Other rules around pesticide use should also be decided at British level, rather than by the European Union, she says.

Hairnets and Wellies

If there is no change to the meddling and micromanagement from Europe, will she vote to leave the EU in the referendum that the Tories are promising to hold by 2017, if the party remains in power after the election?

Miss Truss chooses her language carefully. "It entirely depends on what the offer on the table is," she says.

"The best position for us is to get a good deal from the EU so we can stay part of a single market, but we can get rid of some of these regulations that hold back not just our own competitiveness, but also the competitiveness of the whole of the EU."

In the absence of this result, Miss Truss clearly does not believe it would be an inevitable disaster for Britain if the electorate voted to quit the EU.

But wouldn't the farming industry collapse without immigrant workers who are willing to do the jobs the British won't, such as picking fruit?

"There will always be a need for seasonal workers," she says. "What we need to make sure is that people come to do the job when they are needed." In other words, to work, not claim welfare.

She concedes, however, that "there is more that we can do" to encourage English school-leavers to work in food and farming.
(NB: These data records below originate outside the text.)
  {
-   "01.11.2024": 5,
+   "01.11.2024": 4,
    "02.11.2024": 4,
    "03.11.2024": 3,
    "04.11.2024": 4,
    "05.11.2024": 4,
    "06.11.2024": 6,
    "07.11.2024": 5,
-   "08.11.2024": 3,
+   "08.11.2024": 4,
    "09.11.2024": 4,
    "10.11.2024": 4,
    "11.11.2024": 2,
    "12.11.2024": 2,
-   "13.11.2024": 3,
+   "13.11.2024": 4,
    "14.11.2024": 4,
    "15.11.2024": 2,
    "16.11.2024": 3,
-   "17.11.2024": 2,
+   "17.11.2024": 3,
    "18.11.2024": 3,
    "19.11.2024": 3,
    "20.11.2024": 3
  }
It is a hi-tech industry, requiring engineers and specialists to operate driverless tractors and digital field maps, not simply "an industry of hairnets and wellies".

Learning the landscape

Miss Truss, who has two daughters, is concerned about the deep cultural rupture in Britain between food on the plate and people's understanding of the land from which it comes.

"Food is a hugely important part of our culture," she says. "It's part of our history and our landscape as well. I think in this country we have lost connection with our food and our landscape."
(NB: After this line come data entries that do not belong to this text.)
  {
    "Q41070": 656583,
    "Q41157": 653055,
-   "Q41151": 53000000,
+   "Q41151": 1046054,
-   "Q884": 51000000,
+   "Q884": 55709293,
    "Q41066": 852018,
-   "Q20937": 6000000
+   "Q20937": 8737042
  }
There is "huge scope for more county-based labelling" to address this, she suggests. Shoppers increasingly want to know exactly which parts of the country their food comes from. Cornish sea salt, she says, again reaching for a vivid example, is wildly popular in Sweden.

The Environment Secretary wants Britain to buy more local cheese. Despite having produced cheddar for 800 years, we actually import £330million of it from foreign dairies each year, twice as much as is exported.

"There is definitely more scope to promote UK products, such as cheese,"she says.

"Look at something like Yorkshire Wensleydale, hand-crafted using milk from local herds since the 12th century. When you eat a local cheese, you're enjoying the traditions, livestock and the landscape special to that place."

Although Miss Truss is always impeccably presented, the Norfolk MP does not have much time for fad diets, unlike, say, the Chancellor, who has famously lost weight through the 5:2 regime (immediately prompting fevered speculation that he was planning a leadership bid).

"For me, food isn't something that's just there to fuel life, it's more exciting than that," she says. "There's a reason why food is part of every major celebration we have."

What is that? "Maybe it's just me, but my early memories are all about new food," she says, adding, after a long pause: "Fresh bread, my mother making pizza.

"I really remember the bread."

Truss on Truss

Any diet tips? "Everything in moderation; food shouldn't be technocratic."

Best of British cheeses? "Stinking Bishop is a particular favourite. I like Stilton - a lot, and there's a fantastic Norfolk cheese called the Wells Alpine. It's quite an ironic name as Norfolk is very flat."

How do you unwind from the stress of politics? Brat Pack flicks from the 1980s. I watch Ferris Buellers Day Off a lot; The Breakfast Club, St Elmo's Fire, that kind of thing. Just popular culture.

Where would you go for a holiday in Britain? I love the Norfolk coast - it's fantastically unspoilt. Old Hunstanton is really nice. I visit Yorkshire quite often, my parents are based there. There are so many fascinating parts of Britain.

What will you be drinking instead of champagne? Camel Valley Vineyard [in Cornwall] is fantastic. They do award-winning rosé sparkling, which is very good.

What is your favourite potato? The best potato of course is the Norfolk Peer, which is a new potato. I said it should have a picture of Baroness Gillian Shephard [who previously held Miss Truss's South West Norfolk seat].